BEGIN

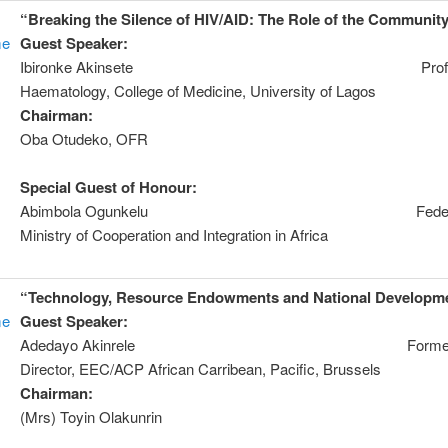
“Breaking the Silence of HIV/AID: The Role of the Communit
me
Guest Speaker:
Prof
Ibironke Akinsete Prof. 
Haematology, College of Medicine, University of Lagos
Chairman:
Mr
Oba Otudeko, OFR
Special Guest of Honour:
Dr
Abimbola Ogunkelu Federa
Ministry of Cooperation and Integration in Africa
“Technology, Resource Endowments and National Developm
me
Guest Speaker:
Dr. I
Adedayo Akinrele Forme
Director, EEC/ACP African Carribean, Pacific, Brussels
Chairman:
Chie
(Mrs) Toyin Olakunrin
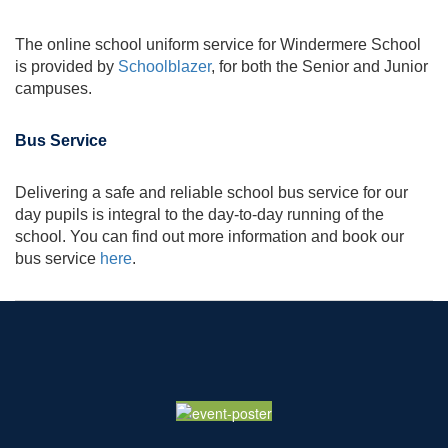
The online school uniform service for Windermere School
is provided by
Schoolblazer
, for both the Senior and Junior
campuses.
Bus Service
Delivering a safe and reliable school bus service for our
day pupils is integral to the day-to-day running of the
school. You can find out more information and book our
bus service
here
.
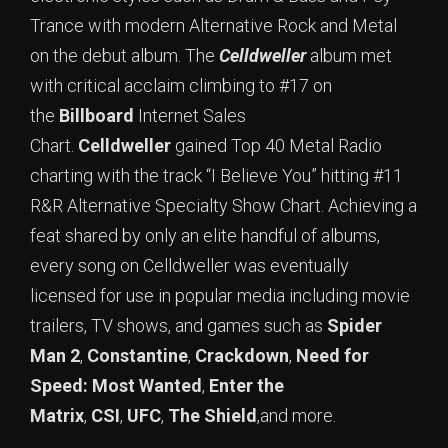
Trance with modern Alternative Rock and Metal
on the debut album. The
Celldweller
album met
with critical acclaim climbing to #17 on
the
Billboard
Internet Sales
Chart.
Celldweller
gained Top 40 Metal Radio
charting with the track “I Believe You” hitting #11
R&R Alternative Specialty Show Chart. Achieving a
feat shared by only an elite handful of albums,
every song on Celldweller was eventually
licensed for use in popular media including movie
trailers, TV shows, and games such as
Spider
Man 2
,
Constantine
,
Crackdown
,
Need for
Speed: Most Wanted
,
Enter the
Matrix
,
CSI
,
UFC
,
The Shield
,and more.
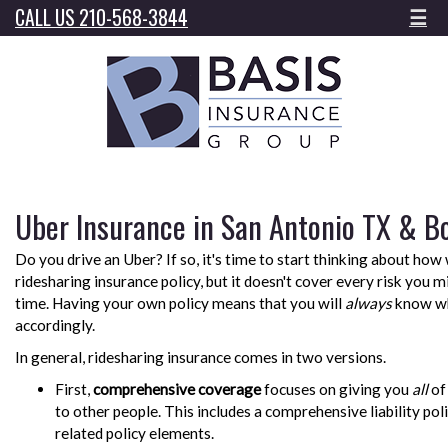
CALL US 210-568-3844
☰
Uber Insurance in San Antonio TX & B
Do you drive an Uber? If so, it's time to start thinking about how 
ridesharing insurance policy, but it doesn't cover every risk you 
time. Having your own policy means that you will
always
know wh
accordingly.
In general, ridesharing insurance comes in two versions.
First,
comprehensive coverage
focuses on giving you
all
of
to other people. This includes a comprehensive liability poli
related policy elements.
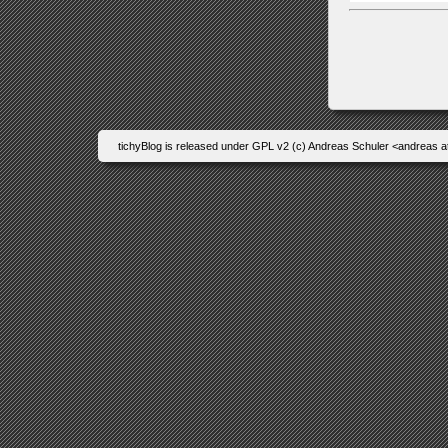
tichyBlog is released under GPL v2 (c) Andreas Schuler <andreas a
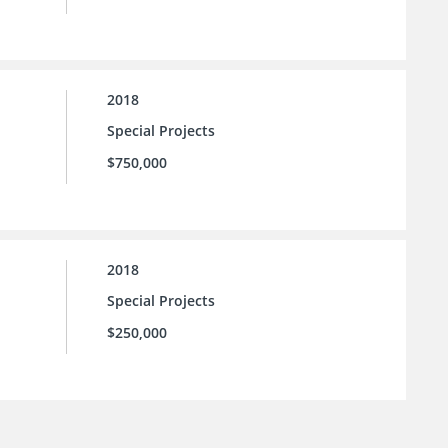
2018
Special Projects
$750,000
2018
Special Projects
$250,000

END

YOUR ASSIGNMENT
In the material above, how many lines hold the word "Uber"? Say only the number.

RESPONSE TO THE TASK
2